● **Teks Hasil Ekstraksi**
== == ==

Beberapa waktu lalu ada seorang YouTuber yang memperlihatkan kebiasaan ia makan bersama keluarga. Di sana ia menunjukkan, bagaimana sewaktu kecil, setiap kali sebelum makan, ia selalu berdoa, atau menyanyikan sebuah lagu pendek, dengan lirik yang dikenal sebagai nursery rhymes. Kalau kita menelusuri lebih dalam, nursery rhymes yang tertua yang masih dinyanyikan hingga sekarang berasal dari abad ke-16. Nursery rhymes kadang digunakan untuk menghibur anak-anak, namun banyak juga yang mendidik, seperti mengajarkan anak berhitung, ataupun mengenal alfabet. Kita bisa melihat, bahwa sejak dahulu, sudah disadari bahwa musik memiliki kemampuan untuk mempermudah kita menghafal dan mengerti sebuah rangkaian kata. Kita mungkin tidak mengingat semua isi buku yang pernah kita baca sewaktu kecil, tetapi sering kali kita mengingat lagu-lagu yang kita nyanyikan atau dengarkan sewaktu kecil.

== == ==

● **Entri Tersimpan**
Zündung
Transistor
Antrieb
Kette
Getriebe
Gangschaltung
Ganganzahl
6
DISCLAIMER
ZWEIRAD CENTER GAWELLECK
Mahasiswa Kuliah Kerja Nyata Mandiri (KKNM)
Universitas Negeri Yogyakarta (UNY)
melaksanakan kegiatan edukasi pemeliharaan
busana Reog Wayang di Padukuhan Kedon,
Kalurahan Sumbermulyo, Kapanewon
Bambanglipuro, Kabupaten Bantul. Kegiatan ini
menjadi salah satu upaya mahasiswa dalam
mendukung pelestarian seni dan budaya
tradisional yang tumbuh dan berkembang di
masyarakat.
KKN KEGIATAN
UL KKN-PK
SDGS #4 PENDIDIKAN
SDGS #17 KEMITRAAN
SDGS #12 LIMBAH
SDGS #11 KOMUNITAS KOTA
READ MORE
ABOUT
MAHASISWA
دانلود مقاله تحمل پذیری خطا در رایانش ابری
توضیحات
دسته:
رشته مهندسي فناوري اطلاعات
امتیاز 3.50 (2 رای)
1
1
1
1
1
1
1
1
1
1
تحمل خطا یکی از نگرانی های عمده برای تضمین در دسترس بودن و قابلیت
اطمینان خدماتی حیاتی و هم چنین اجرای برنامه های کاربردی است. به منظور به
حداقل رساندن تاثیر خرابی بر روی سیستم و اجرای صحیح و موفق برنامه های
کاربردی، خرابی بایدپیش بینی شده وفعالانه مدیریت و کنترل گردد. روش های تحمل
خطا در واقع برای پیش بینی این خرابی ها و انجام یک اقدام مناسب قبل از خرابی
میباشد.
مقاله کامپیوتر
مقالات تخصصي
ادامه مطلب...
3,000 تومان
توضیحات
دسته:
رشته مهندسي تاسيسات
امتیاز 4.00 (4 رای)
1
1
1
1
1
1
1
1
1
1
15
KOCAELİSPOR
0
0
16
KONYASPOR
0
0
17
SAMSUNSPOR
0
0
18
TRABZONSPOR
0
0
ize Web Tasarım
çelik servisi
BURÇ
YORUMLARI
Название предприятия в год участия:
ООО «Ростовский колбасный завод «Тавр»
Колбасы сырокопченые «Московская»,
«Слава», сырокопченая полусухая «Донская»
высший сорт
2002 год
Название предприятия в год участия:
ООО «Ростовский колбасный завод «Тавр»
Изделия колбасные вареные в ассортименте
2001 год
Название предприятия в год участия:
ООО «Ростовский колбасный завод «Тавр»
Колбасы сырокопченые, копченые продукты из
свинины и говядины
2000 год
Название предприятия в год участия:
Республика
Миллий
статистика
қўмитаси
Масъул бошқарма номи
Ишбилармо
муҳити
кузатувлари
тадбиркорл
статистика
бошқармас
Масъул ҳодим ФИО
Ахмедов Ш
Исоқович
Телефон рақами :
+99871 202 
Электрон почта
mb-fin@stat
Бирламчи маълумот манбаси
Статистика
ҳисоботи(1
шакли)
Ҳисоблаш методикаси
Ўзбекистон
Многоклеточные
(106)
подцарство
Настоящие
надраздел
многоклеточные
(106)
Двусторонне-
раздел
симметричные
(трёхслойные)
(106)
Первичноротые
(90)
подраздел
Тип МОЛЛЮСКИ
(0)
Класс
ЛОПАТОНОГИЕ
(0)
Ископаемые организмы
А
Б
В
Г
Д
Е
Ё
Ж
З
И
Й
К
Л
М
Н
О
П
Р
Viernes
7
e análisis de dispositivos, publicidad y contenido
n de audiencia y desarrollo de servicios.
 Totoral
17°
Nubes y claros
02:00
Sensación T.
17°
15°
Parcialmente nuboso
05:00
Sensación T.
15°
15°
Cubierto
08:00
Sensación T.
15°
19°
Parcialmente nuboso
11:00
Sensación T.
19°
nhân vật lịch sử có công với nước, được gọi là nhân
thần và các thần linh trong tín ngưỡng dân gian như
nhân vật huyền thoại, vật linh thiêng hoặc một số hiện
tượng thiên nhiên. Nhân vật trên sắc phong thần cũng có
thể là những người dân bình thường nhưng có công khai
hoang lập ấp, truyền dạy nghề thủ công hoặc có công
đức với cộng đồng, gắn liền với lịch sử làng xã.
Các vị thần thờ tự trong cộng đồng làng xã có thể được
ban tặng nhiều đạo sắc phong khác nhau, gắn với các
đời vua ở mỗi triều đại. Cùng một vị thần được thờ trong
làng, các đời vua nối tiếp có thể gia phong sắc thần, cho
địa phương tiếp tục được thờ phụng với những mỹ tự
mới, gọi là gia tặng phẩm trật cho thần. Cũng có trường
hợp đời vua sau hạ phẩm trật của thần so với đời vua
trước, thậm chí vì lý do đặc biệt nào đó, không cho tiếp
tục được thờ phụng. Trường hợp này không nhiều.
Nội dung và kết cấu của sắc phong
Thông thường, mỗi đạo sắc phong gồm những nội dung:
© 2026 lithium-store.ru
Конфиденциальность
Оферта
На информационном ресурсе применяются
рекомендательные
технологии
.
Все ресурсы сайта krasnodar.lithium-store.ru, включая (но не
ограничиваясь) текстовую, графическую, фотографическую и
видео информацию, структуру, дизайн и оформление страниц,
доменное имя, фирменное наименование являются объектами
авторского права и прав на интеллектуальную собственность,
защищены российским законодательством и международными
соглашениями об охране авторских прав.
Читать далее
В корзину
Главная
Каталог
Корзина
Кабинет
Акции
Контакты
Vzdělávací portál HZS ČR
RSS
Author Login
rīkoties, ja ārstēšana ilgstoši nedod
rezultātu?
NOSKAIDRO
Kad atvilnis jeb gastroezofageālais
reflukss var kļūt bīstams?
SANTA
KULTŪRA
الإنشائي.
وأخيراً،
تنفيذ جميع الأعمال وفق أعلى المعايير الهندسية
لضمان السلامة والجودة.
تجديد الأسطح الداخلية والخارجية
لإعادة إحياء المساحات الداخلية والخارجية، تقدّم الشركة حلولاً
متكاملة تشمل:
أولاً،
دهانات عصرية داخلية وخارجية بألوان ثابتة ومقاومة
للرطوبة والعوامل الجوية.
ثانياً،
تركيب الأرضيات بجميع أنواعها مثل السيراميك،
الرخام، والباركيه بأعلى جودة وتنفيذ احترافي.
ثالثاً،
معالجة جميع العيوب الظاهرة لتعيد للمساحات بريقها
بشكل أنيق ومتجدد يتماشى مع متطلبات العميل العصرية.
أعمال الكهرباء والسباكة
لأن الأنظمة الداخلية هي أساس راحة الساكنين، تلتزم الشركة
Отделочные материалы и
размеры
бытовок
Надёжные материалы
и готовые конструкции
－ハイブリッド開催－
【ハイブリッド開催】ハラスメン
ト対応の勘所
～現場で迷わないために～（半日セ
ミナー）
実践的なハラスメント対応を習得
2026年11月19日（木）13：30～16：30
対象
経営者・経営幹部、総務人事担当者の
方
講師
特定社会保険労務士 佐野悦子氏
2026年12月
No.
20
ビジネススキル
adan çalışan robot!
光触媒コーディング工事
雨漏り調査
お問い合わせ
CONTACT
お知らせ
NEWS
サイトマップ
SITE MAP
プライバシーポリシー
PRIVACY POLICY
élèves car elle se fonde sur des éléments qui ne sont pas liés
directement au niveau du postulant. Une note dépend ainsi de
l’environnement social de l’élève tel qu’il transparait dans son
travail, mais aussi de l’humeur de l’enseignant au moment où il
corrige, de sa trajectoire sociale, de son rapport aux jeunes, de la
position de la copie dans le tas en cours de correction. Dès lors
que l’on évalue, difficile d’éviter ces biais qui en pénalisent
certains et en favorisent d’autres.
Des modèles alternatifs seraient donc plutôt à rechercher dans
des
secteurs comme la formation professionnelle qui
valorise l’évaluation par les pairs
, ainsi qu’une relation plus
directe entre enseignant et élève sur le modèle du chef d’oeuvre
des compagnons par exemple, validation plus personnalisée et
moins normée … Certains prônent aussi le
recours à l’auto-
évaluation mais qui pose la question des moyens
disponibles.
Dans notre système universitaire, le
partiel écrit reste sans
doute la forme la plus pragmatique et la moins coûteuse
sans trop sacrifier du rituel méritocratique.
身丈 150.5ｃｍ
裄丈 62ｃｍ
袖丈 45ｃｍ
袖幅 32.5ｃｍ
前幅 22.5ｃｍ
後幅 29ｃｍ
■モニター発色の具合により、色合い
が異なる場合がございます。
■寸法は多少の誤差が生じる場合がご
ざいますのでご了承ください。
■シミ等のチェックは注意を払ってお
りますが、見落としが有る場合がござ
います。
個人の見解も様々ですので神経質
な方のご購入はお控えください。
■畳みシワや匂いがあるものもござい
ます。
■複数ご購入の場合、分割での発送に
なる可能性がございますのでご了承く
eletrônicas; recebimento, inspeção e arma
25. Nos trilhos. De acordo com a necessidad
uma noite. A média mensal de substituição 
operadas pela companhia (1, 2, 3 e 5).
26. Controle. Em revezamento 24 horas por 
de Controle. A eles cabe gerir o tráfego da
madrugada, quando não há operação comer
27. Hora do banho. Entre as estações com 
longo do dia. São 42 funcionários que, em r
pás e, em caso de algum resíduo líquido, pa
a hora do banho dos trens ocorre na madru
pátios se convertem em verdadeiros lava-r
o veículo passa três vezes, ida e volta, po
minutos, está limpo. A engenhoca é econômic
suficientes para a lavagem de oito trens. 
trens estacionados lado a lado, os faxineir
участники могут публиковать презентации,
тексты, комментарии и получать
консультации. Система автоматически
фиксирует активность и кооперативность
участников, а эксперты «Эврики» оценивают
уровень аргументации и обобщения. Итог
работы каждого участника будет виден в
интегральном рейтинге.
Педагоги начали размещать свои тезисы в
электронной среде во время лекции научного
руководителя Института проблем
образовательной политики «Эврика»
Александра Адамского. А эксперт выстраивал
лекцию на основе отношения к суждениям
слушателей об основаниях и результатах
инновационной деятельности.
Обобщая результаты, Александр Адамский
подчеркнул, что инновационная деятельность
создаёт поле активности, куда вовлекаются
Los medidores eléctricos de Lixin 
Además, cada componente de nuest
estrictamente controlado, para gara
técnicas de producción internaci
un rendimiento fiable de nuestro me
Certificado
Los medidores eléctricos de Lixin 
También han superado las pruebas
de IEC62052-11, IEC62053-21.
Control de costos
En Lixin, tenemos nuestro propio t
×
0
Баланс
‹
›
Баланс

== == ==

● **Instruksi 1**
Menurut teks tentang nursery rhymes, dari abad ke berapa nursery rhymes tertua yang masih dinyanyikan hingga sekarang berasal?
● **Instruksi 2**
Salin dengan tepat bagian teks tentang nursery rhymes di antara "Beberapa waktu lalu" dan "dengarkan sewaktu kecil.", termasuk kedua ujungnya.
● **Instruksi 3**
Sebutkan semua kegunaan nursery rhymes yang dinyatakan dalam teks tentang nursery rhymes.

● **Hasil 1**
Dari abad ke-16.

● **Hasil 2**
Beberapa waktu lalu ada seorang YouTuber yang memperlihatkan kebiasaan ia makan bersama keluarga. Di sana ia menunjukkan, bagaimana sewaktu kecil, setiap kali sebelum makan, ia selalu berdoa, atau menyanyikan sebuah lagu pendek, dengan lirik yang dikenal sebagai nursery rhymes. Kalau kita menelusuri lebih dalam, nursery rhymes yang tertua yang masih dinyanyikan hingga sekarang berasal dari abad ke-16. Nursery rhymes kadang digunakan untuk menghibur anak-anak, namun banyak juga yang mendidik, seperti mengajarkan anak berhitung, ataupun mengenal alfabet. Kita bisa melihat, bahwa sejak dahulu, sudah disadari bahwa musik memiliki kemampuan untuk mempermudah kita menghafal dan mengerti sebuah rangkaian kata. Kita mungkin tidak mengingat semua isi buku yang pernah kita baca sewaktu kecil, tetapi sering kali kita mengingat lagu-lagu yang kita nyanyikan atau dengarkan sewaktu kecil.

● **Hasil 3**
- Menghibur anak-anak
- Mengajarkan anak berhitung
- Mengenalkan anak pada alfabet